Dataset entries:

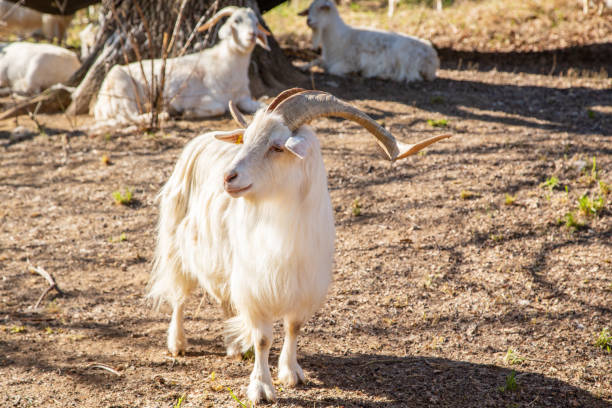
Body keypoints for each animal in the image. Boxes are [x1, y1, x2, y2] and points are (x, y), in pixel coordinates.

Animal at [148, 87, 450, 404]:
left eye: (277, 147)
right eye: (248, 138)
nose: (228, 178)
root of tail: (201, 139)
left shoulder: (302, 285)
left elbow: (293, 327)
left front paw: (291, 372)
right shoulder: (256, 286)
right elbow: (263, 338)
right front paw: (261, 388)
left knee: (223, 298)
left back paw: (233, 346)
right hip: (176, 243)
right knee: (179, 295)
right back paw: (178, 343)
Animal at [298, 0, 438, 82]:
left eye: (322, 8)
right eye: (308, 10)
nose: (308, 21)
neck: (341, 38)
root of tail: (433, 57)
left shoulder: (350, 62)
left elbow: (334, 70)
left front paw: (353, 73)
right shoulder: (327, 59)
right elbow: (316, 60)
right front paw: (303, 67)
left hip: (404, 55)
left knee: (411, 75)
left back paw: (383, 75)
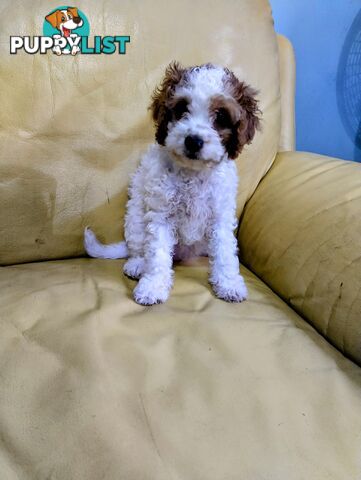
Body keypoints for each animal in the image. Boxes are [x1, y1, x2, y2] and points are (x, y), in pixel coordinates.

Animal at [83, 62, 258, 306]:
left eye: (221, 116)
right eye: (182, 108)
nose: (193, 141)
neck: (193, 171)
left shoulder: (220, 216)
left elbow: (224, 252)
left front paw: (229, 284)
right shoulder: (161, 215)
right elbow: (157, 255)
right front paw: (152, 287)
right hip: (135, 218)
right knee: (138, 247)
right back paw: (137, 264)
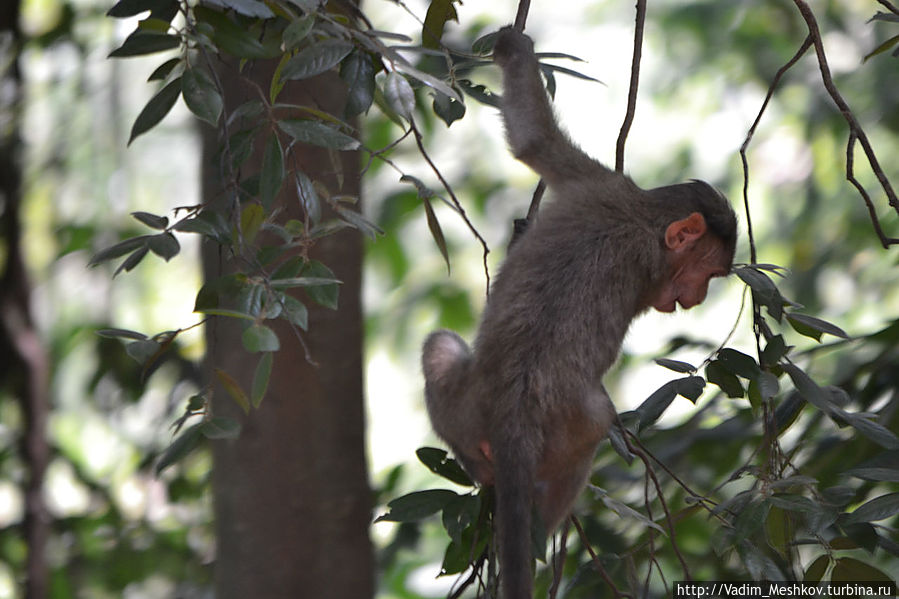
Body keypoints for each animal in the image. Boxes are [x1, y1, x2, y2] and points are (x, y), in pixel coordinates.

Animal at [422, 28, 740, 599]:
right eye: (706, 271)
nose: (699, 297)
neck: (643, 222)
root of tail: (512, 415)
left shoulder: (595, 185)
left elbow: (533, 142)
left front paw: (510, 48)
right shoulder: (618, 199)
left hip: (462, 403)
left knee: (439, 346)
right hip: (562, 424)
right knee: (595, 420)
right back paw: (536, 532)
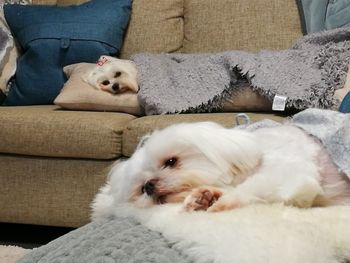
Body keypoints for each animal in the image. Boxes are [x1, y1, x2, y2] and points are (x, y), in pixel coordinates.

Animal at [91, 122, 350, 221]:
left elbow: (254, 186)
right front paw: (200, 199)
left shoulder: (293, 174)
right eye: (141, 188)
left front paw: (221, 200)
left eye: (171, 161)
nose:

• [Aim of the exercise]:
Skip the pictures. Return exactly the lines from the one containing "root of tail: (201, 139)" through the end of the data above, both included, and nothing besides.

• [Exercise response]:
root of tail: (201, 139)
left shoulder: (302, 285)
left elbow: (293, 327)
left front paw: (291, 372)
right shoulder: (256, 286)
right elbow: (263, 338)
right front paw: (261, 388)
left knee: (223, 298)
left back paw: (233, 346)
right hip: (176, 243)
right knee: (179, 295)
right back paw: (178, 343)
Animal at [298, 0, 438, 82]:
left eye: (322, 8)
right eye: (308, 10)
nose: (308, 21)
neck: (341, 38)
root of tail: (433, 57)
left shoulder: (350, 62)
left elbow: (334, 70)
left front paw: (353, 73)
right shoulder: (327, 59)
right elbow: (316, 60)
right front paw: (303, 67)
left hip: (404, 55)
left knee: (411, 75)
left back paw: (383, 75)
Body keypoints for each animal in the image. Boxes are [x1, y1, x2, y2] and points are (x, y), in pixel coordinates.

Animal at [83, 62, 258, 306]:
left eye: (221, 116)
right eye: (182, 108)
nose: (193, 141)
neck: (193, 171)
left shoulder: (220, 216)
left elbow: (224, 252)
left front paw: (229, 284)
right shoulder: (161, 215)
right elbow: (157, 255)
right front paw: (152, 287)
right hip: (135, 218)
right knee: (138, 247)
right back paw: (137, 264)
Body keypoints for each animal in the image. Boxes are [x1, y1, x2, y2] and points are (x, y), in pixel coordinates.

Animal at [422, 28, 740, 599]:
right eye: (706, 271)
nose: (699, 297)
neck: (643, 222)
root of tail: (512, 415)
left shoulder: (595, 185)
left elbow: (533, 142)
left front paw: (510, 48)
right shoulder: (618, 199)
left hip: (462, 403)
left knee: (439, 346)
right hip: (562, 424)
right knee: (595, 420)
right back paw: (536, 532)
Body keypoints for each animal in the image. Boxes are [x1, y1, x2, y2] and points are (x, y), in pixel coordinates.

Animal at [91, 122, 350, 221]:
left elbow: (254, 186)
right front paw: (200, 199)
left shoulder: (293, 174)
right eye: (141, 188)
left front paw: (221, 200)
left eye: (171, 161)
nose:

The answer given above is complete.